Keywords:
Artificial Intelligence, Musculoskeletal spine, Digital radiography, CAD, CT, Computer Applications-Detection, diagnosis, Segmentation, Calcifications / Calculi
Authors:
H.-D. Chae, S. H. Hong, H. E. Shin, Y. Lee, M. Park, J. Bae, J.-Y. Choi, H. J. Yoo; Seoul/KR
DOI:
10.26044/ecr2019/C-3569
Aims and objectives
Ossification of the posterior longitudinal ligament (OPLL) of the cervical spine is one of the most common causes of cervical myelopathy in Eastern Asia including Korea and Japan (1).
Cervical radiography is usually performed as an initial diagnostic test for the assessment of symptoms from OPLL.
On the conventional lateral radiography,
OPLL appears as continuous or segmental ossifications posterior to the vertebral bodies along the course of the posterior longitudinal ligament (PLL).
However,
many instances of cervical OPLL can be missed on lateral plain radiographs due to the overlap of facet joints and bony spurs with ossification area.

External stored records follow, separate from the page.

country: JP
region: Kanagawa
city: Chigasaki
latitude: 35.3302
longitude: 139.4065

The overall false negative rate of cervical OPLL in lateral radiograph was reported to be about 48% (2),
and the interobserver variability showed only fair agreement in the lateral radiograph-based classification of cervical OPLL (3).
Computed tomography (CT) can most accurately delineate OPLL and is the diagnostic modality of choice for preoperative planning.

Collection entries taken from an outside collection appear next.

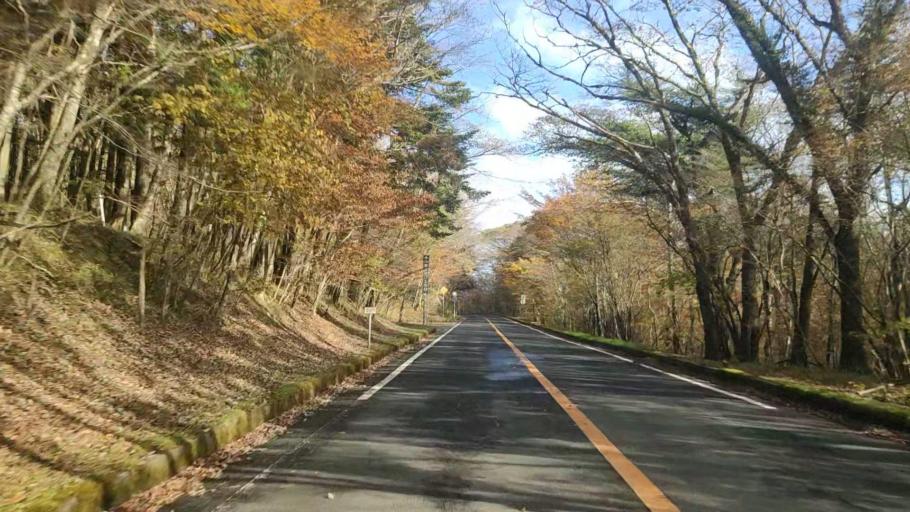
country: JP
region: Shizuoka
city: Fujinomiya
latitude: 35.2951
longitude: 138.7116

CT can detect small lesions that are indistinct on simple radiographs and can precisely assess the thickness and length of the OPLL.
However,
CT is not routinely performed as an initial evaluation in daily practice,
and there is a limitation to use as a follow-up test repeatedly due to the high radiation dose.
Therefore,
radiographs of the cervical spine play an essential role in the evaluation and diagnosis of cervical OPLL.
Thus,
even in the era of cross-sectional imaging,
plain radiography plays a fundamental role in the diagnosis and assessment of cervical OPLL.
Recent advances in artificial intelligence have shown promising results in various fields of radiology for the detection and characterization of lesions (4).

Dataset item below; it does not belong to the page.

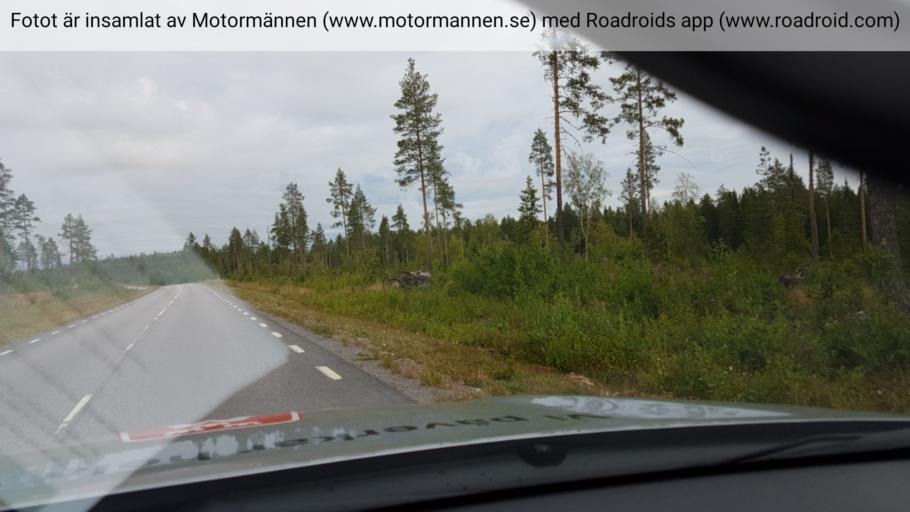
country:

Several early results showed that deep-learning models outperform radiologists in the detection of pulmonary nodules on chest radiographs (5),
and improve the diagnostic performance of radiologists in detecting breast cancer at mammography (6).
Therefore,
the purpose of this study was to evaluate the diagnostic performance of the deep-learning model for the diagnosis of cervical OPLL using plain radiographs.